図7の表における例51は、バー塗布装置10における塗布液の吐出幅を500mmに設定し、注射針位置をウェブ16の端部から2mmに設定したものである。塗布液の塗り広がりが不十分であり、耳(未塗布部の幅)は5〜10mmで不安定であった。総合判定は×であった。
図7の表における例52は、バー塗布装置10における塗布液の吐出幅を520mmに設定し、注射針位置をウェブ16の端部から2mmに設定したものである。ウェブ16の端部から1〜4mmの間に未塗布部ができるものの、最端部に塗布液が塗られてしまい、裏回りを生じた。総合判定は×であった。
図7の表における例53は、バー塗布装置10における塗布液の吐出幅を510mmに設定し、注射針位置をウェブ16の端部から2mmに設定したものである。

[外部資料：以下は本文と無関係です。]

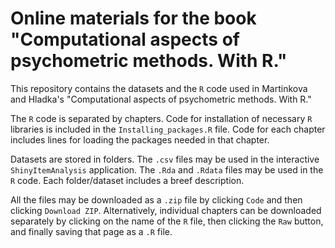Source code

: # Online materials for the book "Computational aspects of psychometric methods. With R."

This repository contains the datasets and the `R` code used in Martinkova and Hladka's "Computational aspects of psychometric methods. With R." 

The `R` code is separated by chapters. Code for installation of necessary `R` libraries is included in the `Installing_packages.R` file. Code for each chapter includes lines for loading the packages needed in that chapter. 

Datasets are stored in folders. The `.csv` files may be used in the interactive `ShinyItemAnalysis` application. The `.Rda` and `.Rdata` files may be used in the `R` code. Each folder/dataset includes a breef description. 

All the files may be downloaded as a `.zip` file by clicking `Code` and then clicking `Download ZIP`. Alternatively, individual chapters can be downloaded separately by clicking on the name of the `R` file, then clicking the `Raw` button, and finally saving that page as a `.R` file.
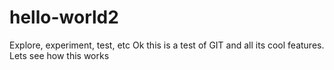 # hello-world2
Explore, experiment, test, etc
Ok this is a test of GIT and all its cool features.
Lets see how this works
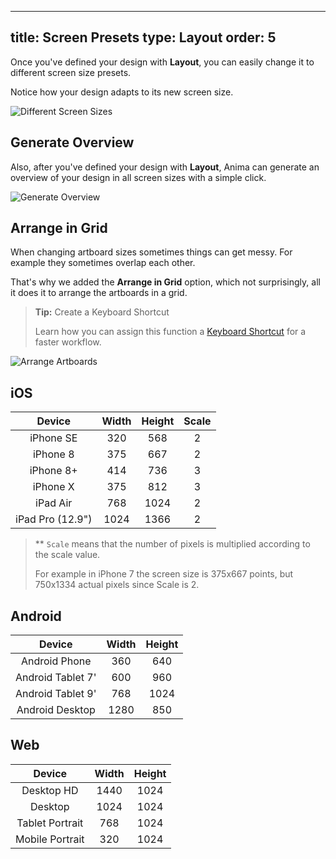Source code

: 
---
title: Screen Presets
type: Layout
order: 5
---
Once you've defined your design with **Layout**, you can easily change it to different screen size presets.

Notice how your design adapts to its new screen size. 

![Different Screen Sizes](http://f.cl.ly/items/2L341y1J1f1L2N3h2w0b/Screensizez.gif)

## Generate Overview

Also, after you've defined your design with **Layout**, Anima can generate an overview of your design in all screen sizes with a simple click.

![Generate Overview](http://f.cl.ly/items/2X1x1R142W460N2E3t0O/Generate%20Overview.png)

## Arrange in Grid

When changing artboard sizes sometimes things can get messy. For example they sometimes overlap each other.  

That's why we added the **Arrange in Grid** option, which not surprisingly, all it does it to arrange the artboards in a grid.

> **Tip:** Create a Keyboard Shortcut
>  
> Learn how you can assign this function a [Keyboard Shortcut](http://support.animaapp.com/sketch-plugin/create-keyboard-shortcuts) for a faster workflow.

![Arrange Artboards](http://f.cl.ly/items/2f2c1N2G0d3J2L0o0c1q/%5B02e51b5b15df3f3c164d7319633928ca%5D_Arrange%20Artboards.gif)


## iOS

|   Device  |   Width  |   Height  | Scale |
|:---------:|:--------:|:---------:|:-----:|
| iPhone SE |  320     |   568     |   2   |
| iPhone 8  |  375     |   667     |   2   |
| iPhone 8+ |  414     |   736     |   3   |
| iPhone X  |  375     |   812     |   3   |
| iPad Air  |  768     |   1024    |   2   |
| iPad Pro (12.9") |  1024    |   1366    |   2   |


> ** `Scale` means that the number of pixels is multiplied according to the scale value.
> 
> For example in iPhone 7 the screen size is 375x667 points, but 750x1334 actual pixels since Scale is 2.


## Android

|   Device          |   Width  |   Height  |
|:-----------------:|:--------:|:---------:|
| Android Phone     |  360     |   640     |
| Android Tablet 7' |  600     |   960     |
| Android Tablet 9' |  768     |   1024    |
| Android Desktop   |  1280    |   850     |

## Web

|   Device         |   Width  |   Height  |
|:----------------:|:--------:|:---------:|
| Desktop HD       |  1440    |   1024    |
| Desktop          |  1024    |   1024    |
| Tablet Portrait  |  768     |   1024    |
| Mobile Portrait  |  320     |   1024    |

耳(未塗布部の幅)は4mmで安定しているものの、狙いとする2mmの幅と異なった。総合判定は×であった。
図7の表における例54は、バー塗布装置10における塗布液の吐出幅を510mmに設定し、注射針位置をウェブ16の端部から1mmに設定したものである。耳(未塗布部の幅)は2〜3mmで略安定しているものの、前記塗布液と同一の液体がウェブ16の端部からはみ出し、裏回りや液はねを生じた。総合判定は×であった。
以上の結果より、ウェブ16の幅方向両端部よりそれぞれ所定距離内側に前記塗布液と同一の液体を塗布してプレ塗布層を形成し、このプレ塗布層形成後に、両プレ塗布層の内側部分に塗布液を塗布すれば、塗布幅の規制が良好に行え、また、塗布液がウェブ16の裏面へ回り込む裏回りや液はねの防止もできることが確認された。
本発明に係るバー塗布方法が適用される磁気記録媒体の塗布ラインの構成図 図1のバー塗布装置の構成を示す断面図 図1のバー塗布装置の一部を切り欠いて内部が見えるようにした斜視図 バー塗布装置においてスロット端部とウェブ端部との関係を示す模式図 実施例1の結果を示す表 実施例2の結果を示す表 比較例の結果を示す表 ウェブに塗布層を形成している状態を示す拡大図であり、裏回りや液はねを説明する模式図
符号の説明
10…バー塗布装置、12…バー、14…塗布ヘッド、16…ウェブ、18…ガイドローラ、20…バックアップ部材、21、23…サイドブロック、22、24…コーターブロック、26、28…マニホールド、30、32…スロット、30A、32A…スロット端部、34…1次側塗布ビード、36…2次側塗布ビード、66…送り出し機、68…ガイドローラ、70…プレ塗布装置、76…乾燥ゾーン、78…加熱ゾーン、82…巻取り機、D…ダミー塗布層、P…プレ塗布層

Claims (4)

  1. 走行する帯状の支持体に、該支持体の幅方向に平行なスロット先端から押し出した塗布液を塗工用バーを介して転移塗布するバー塗布方法において、
    前記塗工用バーに対し、前記支持体の走行方向上流側の前記支持体の幅方向両端部近傍にプレ塗布装置を設け、該プレ塗布装置により、前記支持体の幅方向両端部よりそれぞれ所定距離内側に前記塗布液と同一の液体を塗布してプレ塗布層を形成し、
    該プレ塗布層形成後に、前記支持体の幅方向の前記両プレ塗布層の内側部分に前記塗布液を塗工用バーを介して転移塗布することを特徴とするバー塗布方法。
  2. 前記プレ塗布装置の液吐出部が管状部材よりなる請求項1に記載のバー塗布方法。
  3. 前記塗工用バー通過直後の前記プレ塗布層の幅が3mm以下である請求項1又は2に記載のバー塗布方法。
  4. 前記プレ塗布層の乾燥後の膜厚が、前記塗工用バーを介して転移塗布された塗布液の乾燥後の膜厚の2倍以下である請求項1〜3のいずれか1項に記載のバー塗布方法。